◆ TASK STATEMENT:
Reproduce the records without their pictures, keeping every word as it is.

◆ RECORD EXTRACTS:
>>>>>

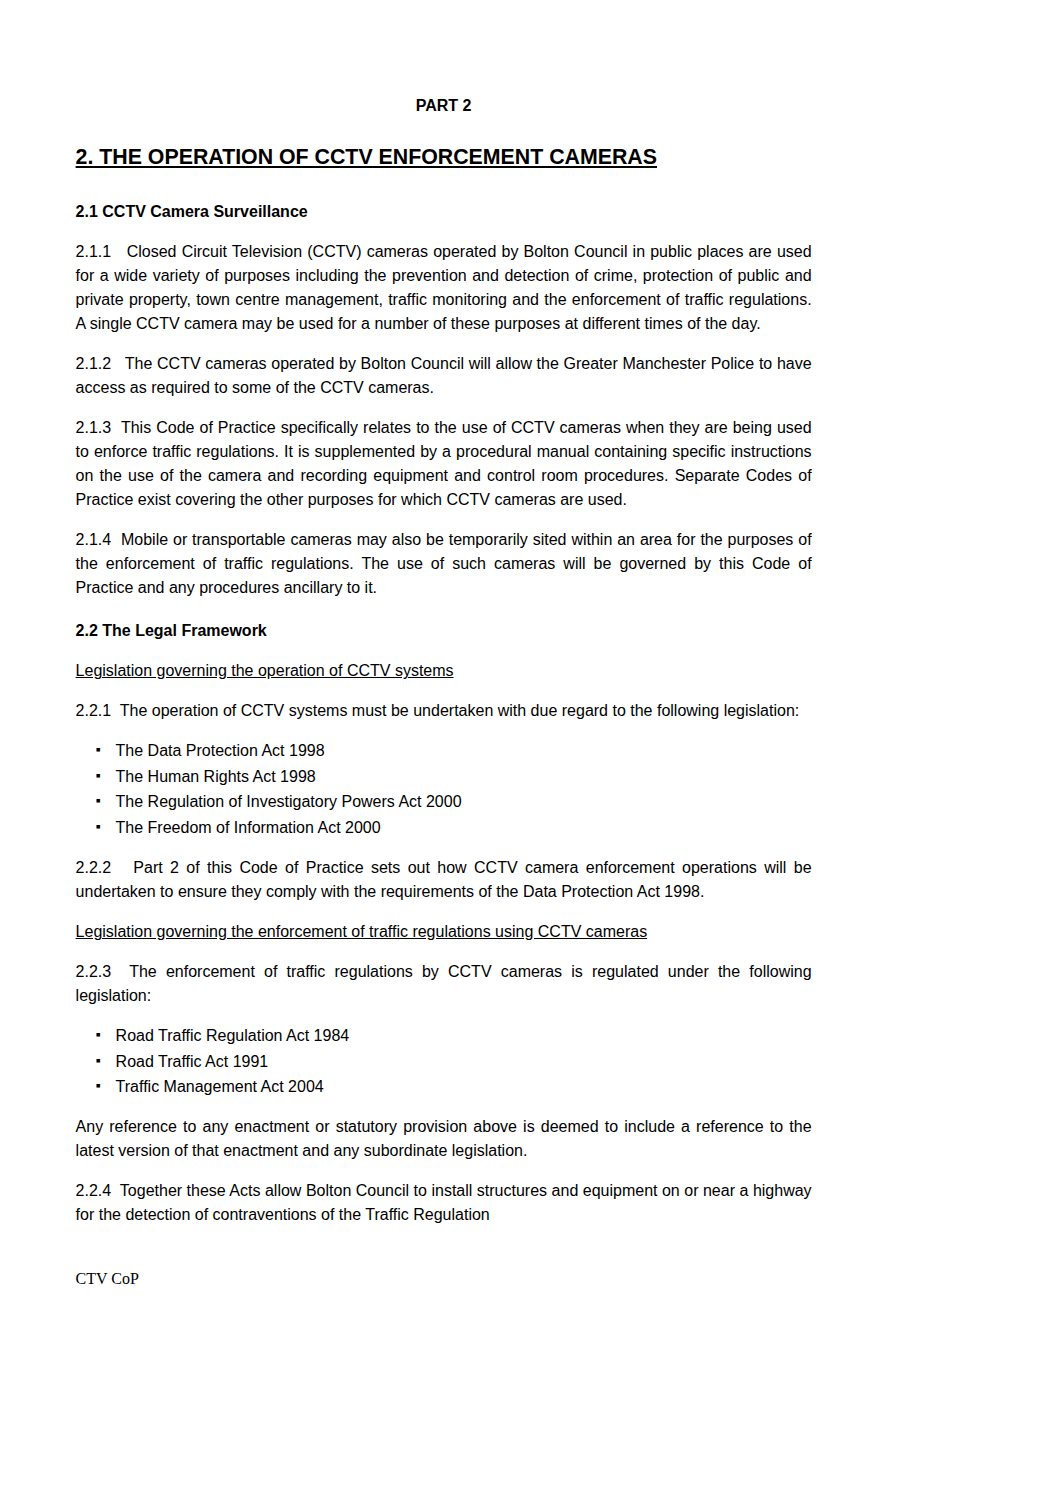PART 2
2. THE OPERATION OF CCTV ENFORCEMENT CAMERAS
2.1 CCTV Camera Surveillance
2.1.1 Closed Circuit Television (CCTV) cameras operated by Bolton Council in public places are used for a wide variety of purposes including the prevention and detection of crime, protection of public and private property, town centre management, traffic monitoring and the enforcement of traffic regulations. A single CCTV camera may be used for a number of these purposes at different times of the day.
2.1.2 The CCTV cameras operated by Bolton Council will allow the Greater Manchester Police to have access as required to some of the CCTV cameras.
2.1.3 This Code of Practice specifically relates to the use of CCTV cameras when they are being used to enforce traffic regulations. It is supplemented by a procedural manual containing specific instructions on the use of the camera and recording equipment and control room procedures. Separate Codes of Practice exist covering the other purposes for which CCTV cameras are used.
2.1.4 Mobile or transportable cameras may also be temporarily sited within an area for the purposes of the enforcement of traffic regulations. The use of such cameras will be governed by this Code of Practice and any procedures ancillary to it.
2.2 The Legal Framework
Legislation governing the operation of CCTV systems
2.2.1 The operation of CCTV systems must be undertaken with due regard to the following legislation:
The Data Protection Act 1998
The Human Rights Act 1998
The Regulation of Investigatory Powers Act 2000
The Freedom of Information Act 2000
2.2.2 Part 2 of this Code of Practice sets out how CCTV camera enforcement operations will be undertaken to ensure they comply with the requirements of the Data Protection Act 1998.
Legislation governing the enforcement of traffic regulations using CCTV cameras
2.2.3 The enforcement of traffic regulations by CCTV cameras is regulated under the following legislation:
Road Traffic Regulation Act 1984
Road Traffic Act 1991
Traffic Management Act 2004
Any reference to any enactment or statutory provision above is deemed to include a reference to the latest version of that enactment and any subordinate legislation.
2.2.4 Together these Acts allow Bolton Council to install structures and equipment on or near a highway for the detection of contraventions of the Traffic Regulation
CTV CoP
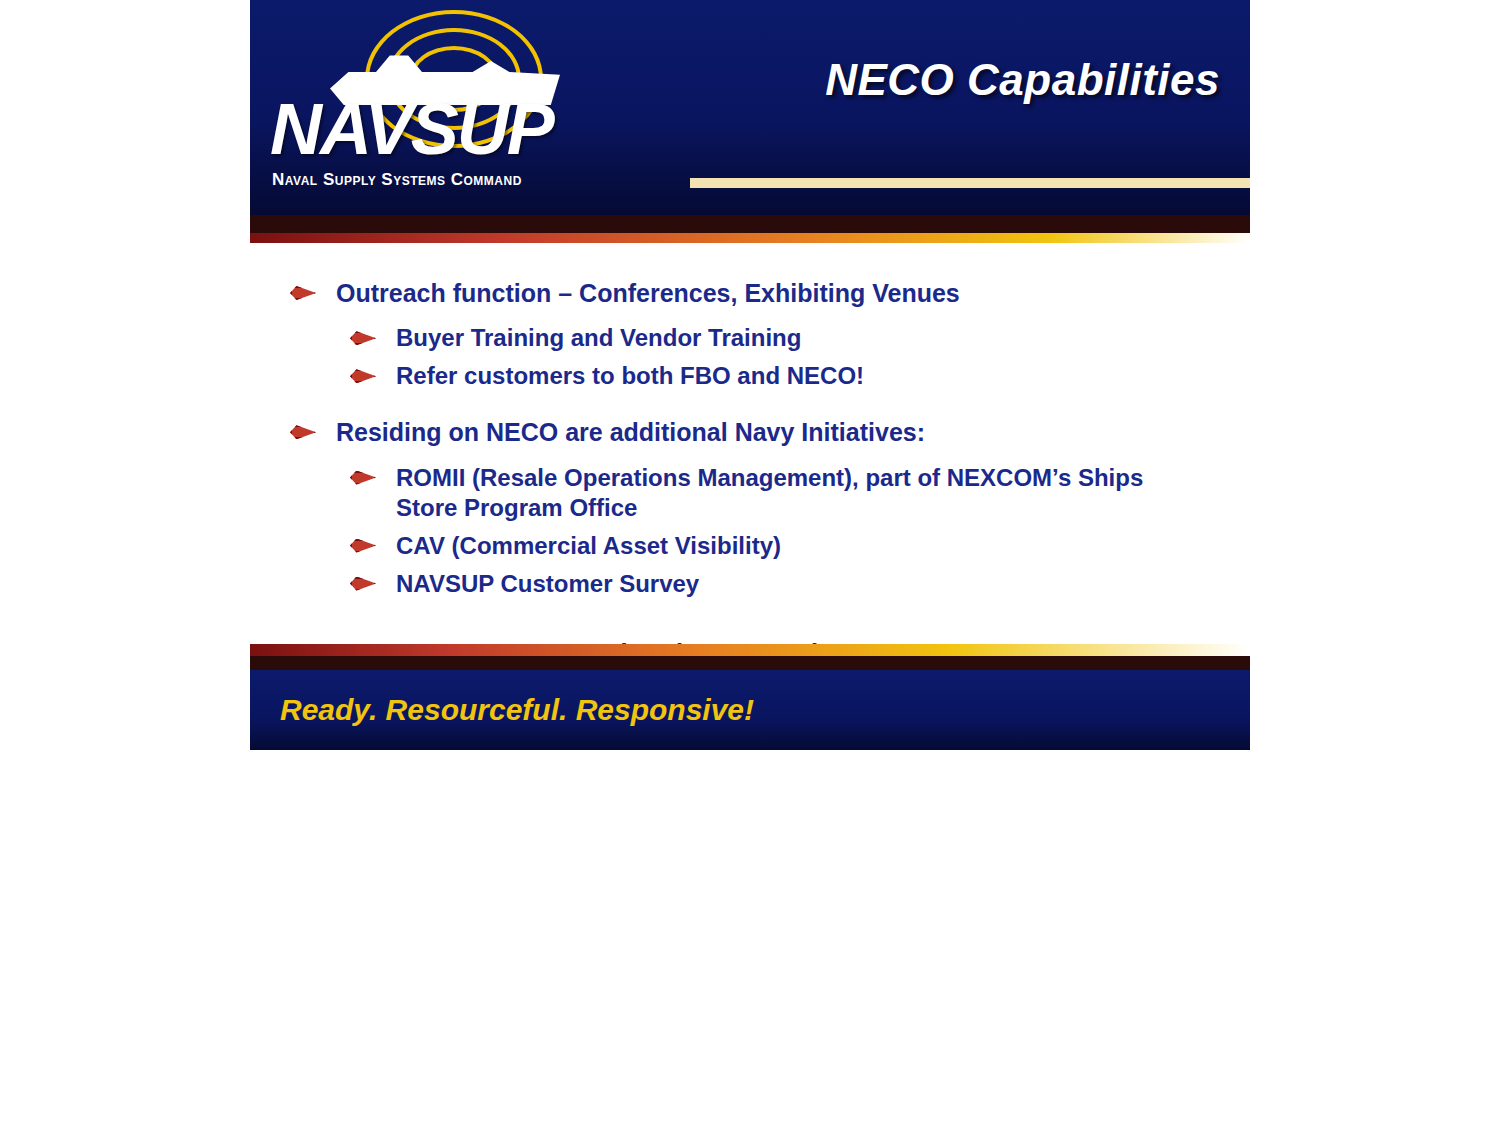NAVSUP
Naval Supply Systems Command
NECO Capabilities
Outreach function – Conferences, Exhibiting Venues
Buyer Training and Vendor Training
Refer customers to both FBO and NECO!
Residing on NECO are additional Navy Initiatives:
ROMII (Resale Operations Management), part of NEXCOM’s Ships Store Program Office
CAV (Commercial Asset Visibility)
NAVSUP Customer Survey
More than just a posting system!
Ready. Resourceful. Responsive!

<<<<<

◆ RESULT OF THIS TASK:
PART 2
2. THE OPERATION OF CCTV ENFORCEMENT CAMERAS
2.1 CCTV Camera Surveillance
2.1.1 Closed Circuit Television (CCTV) cameras operated by Bolton Council in public places are used for a wide variety of purposes including the prevention and detection of crime, protection of public and private property, town centre management, traffic monitoring and the enforcement of traffic regulations. A single CCTV camera may be used for a number of these purposes at different times of the day.
2.1.2 The CCTV cameras operated by Bolton Council will allow the Greater Manchester Police to have access as required to some of the CCTV cameras.
2.1.3 This Code of Practice specifically relates to the use of CCTV cameras when they are being used to enforce traffic regulations. It is supplemented by a procedural manual containing specific instructions on the use of the camera and recording equipment and control room procedures. Separate Codes of Practice exist covering the other purposes for which CCTV cameras are used.
2.1.4 Mobile or transportable cameras may also be temporarily sited within an area for the purposes of the enforcement of traffic regulations. The use of such cameras will be governed by this Code of Practice and any procedures ancillary to it.
2.2 The Legal Framework
Legislation governing the operation of CCTV systems
2.2.1 The operation of CCTV systems must be undertaken with due regard to the following legislation:
The Data Protection Act 1998
The Human Rights Act 1998
The Regulation of Investigatory Powers Act 2000
The Freedom of Information Act 2000
2.2.2 Part 2 of this Code of Practice sets out how CCTV camera enforcement operations will be undertaken to ensure they comply with the requirements of the Data Protection Act 1998.
Legislation governing the enforcement of traffic regulations using CCTV cameras
2.2.3 The enforcement of traffic regulations by CCTV cameras is regulated under the following legislation:
Road Traffic Regulation Act 1984
Road Traffic Act 1991
Traffic Management Act 2004
Any reference to any enactment or statutory provision above is deemed to include a reference to the latest version of that enactment and any subordinate legislation.
2.2.4 Together these Acts allow Bolton Council to install structures and equipment on or near a highway for the detection of contraventions of the Traffic Regulation
CTV CoP
NAVSUP
Naval Supply Systems Command
NECO Capabilities
Outreach function – Conferences, Exhibiting Venues
Buyer Training and Vendor Training
Refer customers to both FBO and NECO!
Residing on NECO are additional Navy Initiatives:
ROMII (Resale Operations Management), part of NEXCOM’s Ships Store Program Office
CAV (Commercial Asset Visibility)
NAVSUP Customer Survey
More than just a posting system!
Ready. Resourceful. Responsive!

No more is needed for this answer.